Indexes in SQL Server: columnstore vs rowstore for analytics and OLTP
João Barros
16 de August de 2024
2 min read
Indexes are the main performance lever in SQL Server. The choice between rowstore (traditional B-tree) and columnstore can mean the difference between a 30-second query and 300 milliseconds.
Rowstore vs Columnstore
Rowstore (B-tree):
- Stores data row by row
- Ideal for OLTP: individual inserts/updates, PK lookups
- Poor for aggregations on large tables
Columnstore:
- Stores data column by column (typical 10x compression)
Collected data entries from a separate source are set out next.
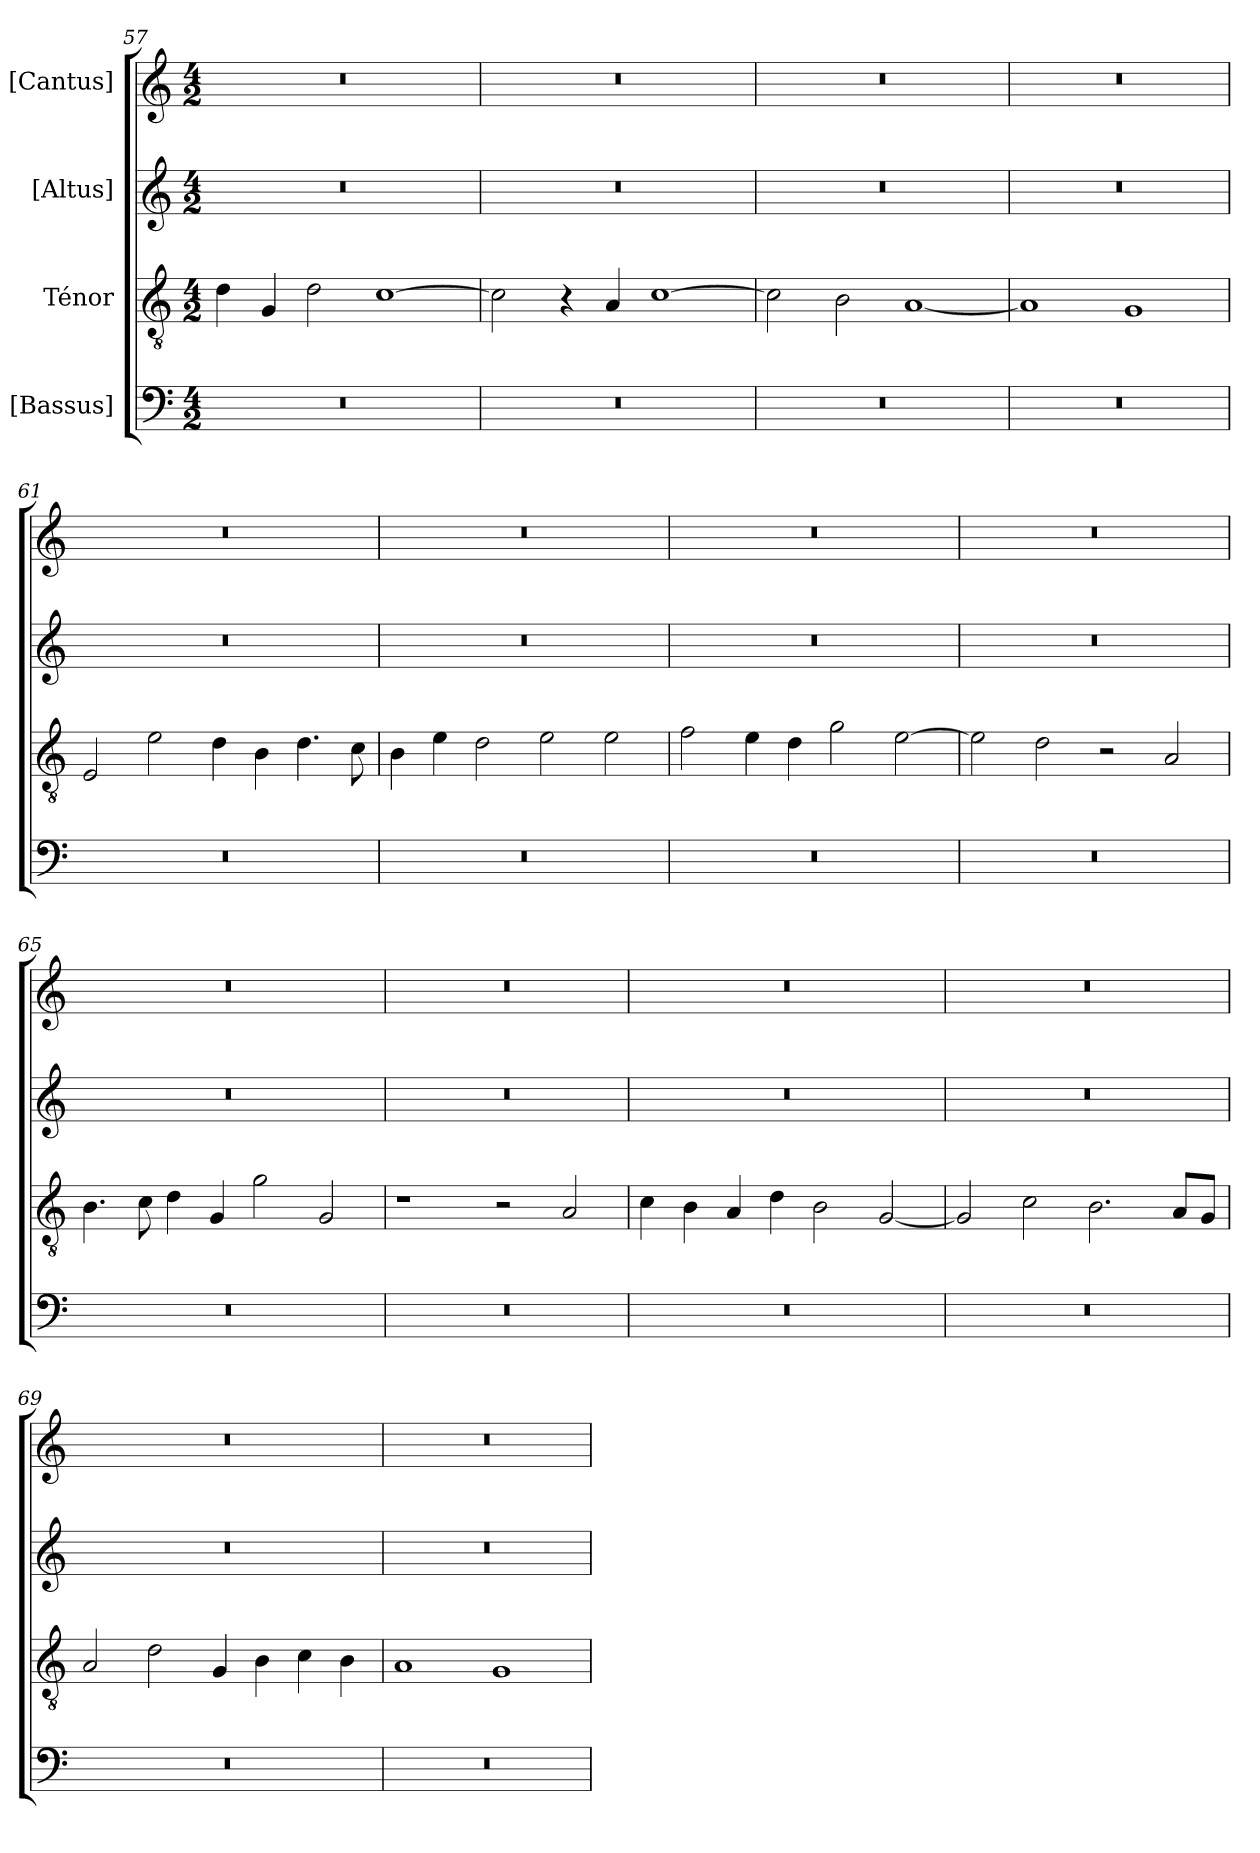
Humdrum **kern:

**kern	**kern	**kern	**kern
*part4	*part3	*part2	*part1
*staff4	*staff3	*staff2	*staff1
*I"[Bassus]	*I"Ténor	*I"[Altus]	*I"[Cantus]
*clefF4	*clefGv2	*clefG2	*clefG2
*k[]	*k[]	*k[]	*k[]
*C:	*C:	*C:	*C:
*M4/2	*M4/2	*M4/2	*M4/2
=57	=57	=57	=57
0r	4d\	0r	0r
.	4G/	.	.
.	2d\	.	.
.	[1c\	.	.
=58	=58	=58	=58
0r	2c\]	0r	0r
.	4r	.	.
.	4A/	.	.
.	[1c\	.	.
=59	=59	=59	=59
0r	2c\]	0r	0r
.	2B\	.	.
.	[1A/	.	.
=60	=60	=60	=60
0r	1A/]	0r	0r
.	1G/	.	.
=61	=61	=61	=61
0r	2E/	0r	0r
.	2e\	.	.
.	4d\	.	.
.	4B\	.	.
.	4.d\	.	.
.	8c\	.	.
=62	=62	=62	=62
0r	4B\	0r	0r
.	4e\	.	.
.	2d\	.	.
.	2e\	.	.
.	2e\	.	.
=63	=63	=63	=63
0r	2f\	0r	0r
.	4e\	.	.
.	4d\	.	.
.	2g\	.	.
.	[2e\	.	.
=64	=64	=64	=64
0r	2e\]	0r	0r
.	2d\	.	.
.	2r	.	.
.	2A/	.	.
=65	=65	=65	=65
0r	4.B\	0r	0r
.	8c\	.	.
.	4d\	.	.
.	4G/	.	.
.	2g\	.	.
.	2G/	.	.
=66	=66	=66	=66
0r	1r	0r	0r
.	2r	.	.
.	2A/	.	.
=67	=67	=67	=67
0r	4c\	0r	0r
.	4B\	.	.
.	4A/	.	.
.	4d\	.	.
.	2B\	.	.
.	[2G/	.	.
=68	=68	=68	=68
0r	2G/]	0r	0r
.	2c\	.	.
.	2.B\	.	.
.	8A/L	.	.
.	8G/J	.	.
=69	=69	=69	=69
0r	2A/	0r	0r
.	2d\	.	.
.	4G/	.	.
.	4B\	.	.
.	4c\	.	.
.	4B\	.	.
=70	=70	=70	=70
0r	1A/	0r	0r
.	1G/	.	.
=	=	=	=
*-	*-	*-	*-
- Ideal for OLAP/DW: aggregations over millions of rows
- Batch mode processing — processes 900 rows at a time
Create a Clustered Columnstore Index
-- Fact table in the DW — columnstore is the right choice
CREATE CLUSTERED COLUMNSTORE INDEX CCI_FactSales
ON dbo.FactSales;
-- Check the compression achieved
SELECT
i.name,
p.rows,
SUM(a.total_pages) * 8 / 1024.0 AS size_mb,
SUM(a.data_pages) * 8 / 1024.0 AS data_mb
FROM sys.indexes i
JOIN sys.partitions p ON i.object_id = p.object_id AND i.index_id = p.index_id
JOIN sys.allocation_units a ON p.partition_id = a.container_id
WHERE i.object_id = OBJECT_ID('dbo.FactSales')
GROUP BY i.name, p.rows;
Nonclustered Columnstore for OLTP
-- Add columnstore to an OLTP table without removing the clustered rowstore
CREATE NONCLUSTERED COLUMNSTORE INDEX NCCI_Sales_Analytics
ON dbo.Sales (sale_date, product_id, amount, quantity)
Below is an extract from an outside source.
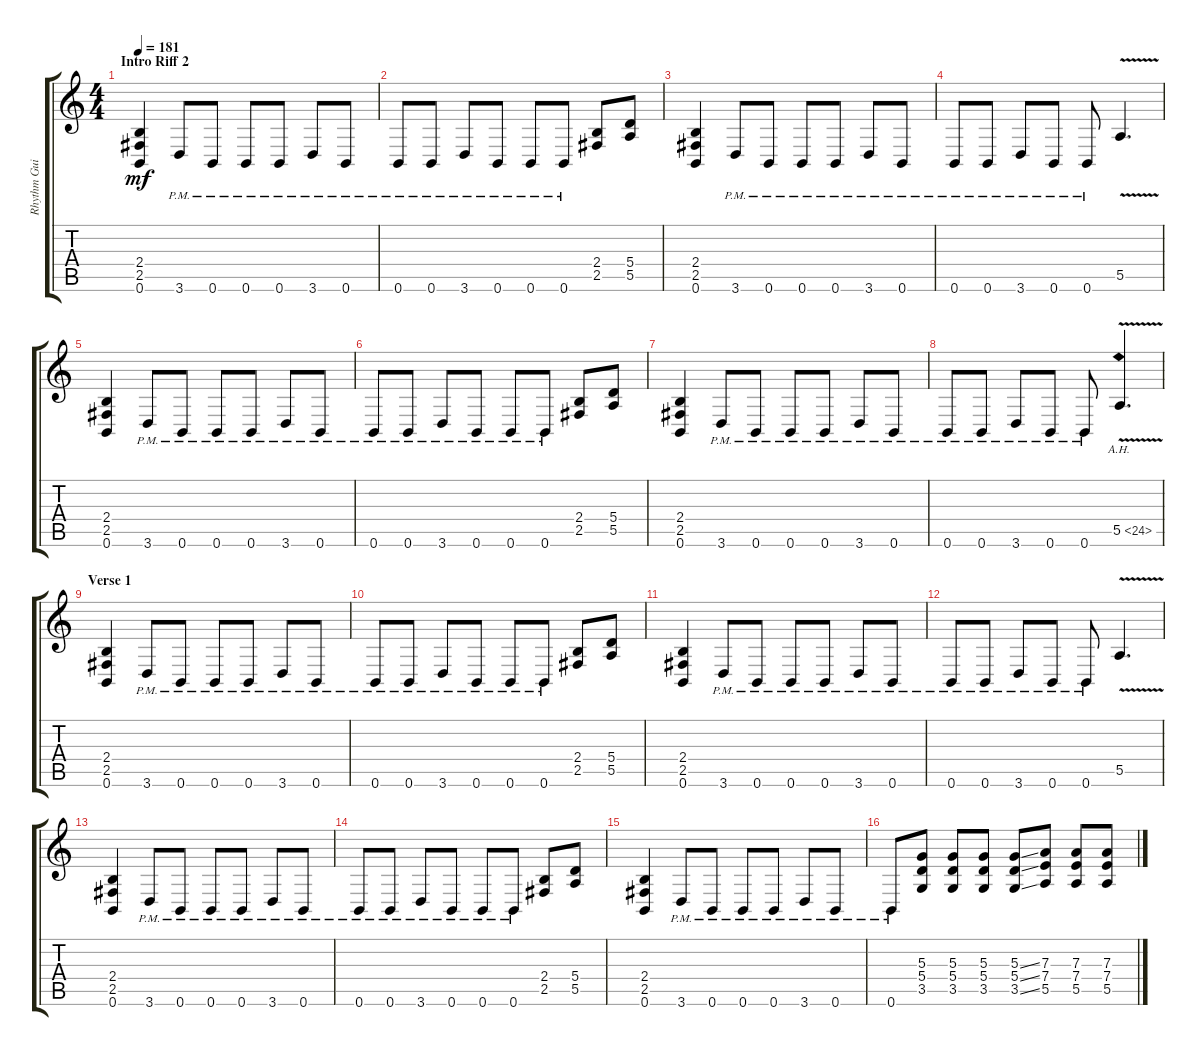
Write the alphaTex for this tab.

WHERE sale_date >= '2023-01-01'; -- filtered index
Filtered indexes
-- Active rows only — smaller and faster index
CREATE NONCLUSTERED INDEX IX_Customers_Active
ON dbo.Customers (name, email)
WHERE status = 'Active';
Identify missing indexes
SELECT
migs.avg_total_user_cost * migs.avg_user_impact * (migs.user_seeks + migs.user_scans) AS improvement_measure,
'CREATE INDEX IX_' + OBJECT_NAME(mid.object_id) + '_' + REPLACE(mid.equality_columns, ', ', '_') AS suggested_index,
mid.equality_columns, mid.inequality_columns, mid.included_columns
FROM sys.dm_db_missing_index_group_stats migs
JOIN sys.dm_db_missing_index_groups mig ON migs.group_handle = mig.index_group_handle
JOIN sys.dm_db_missing_index_details mid ON mig.index_handle = mid.index_handle
ORDER BY improvement_measure DESC;
Conclusion
Use clustered columnstore on all data warehouse fact tables. For pure OLTP, use rowstore with carefully chosen indexes. sys.dm_db_missing_index_* is your best ally for finding quick optimization opportunities.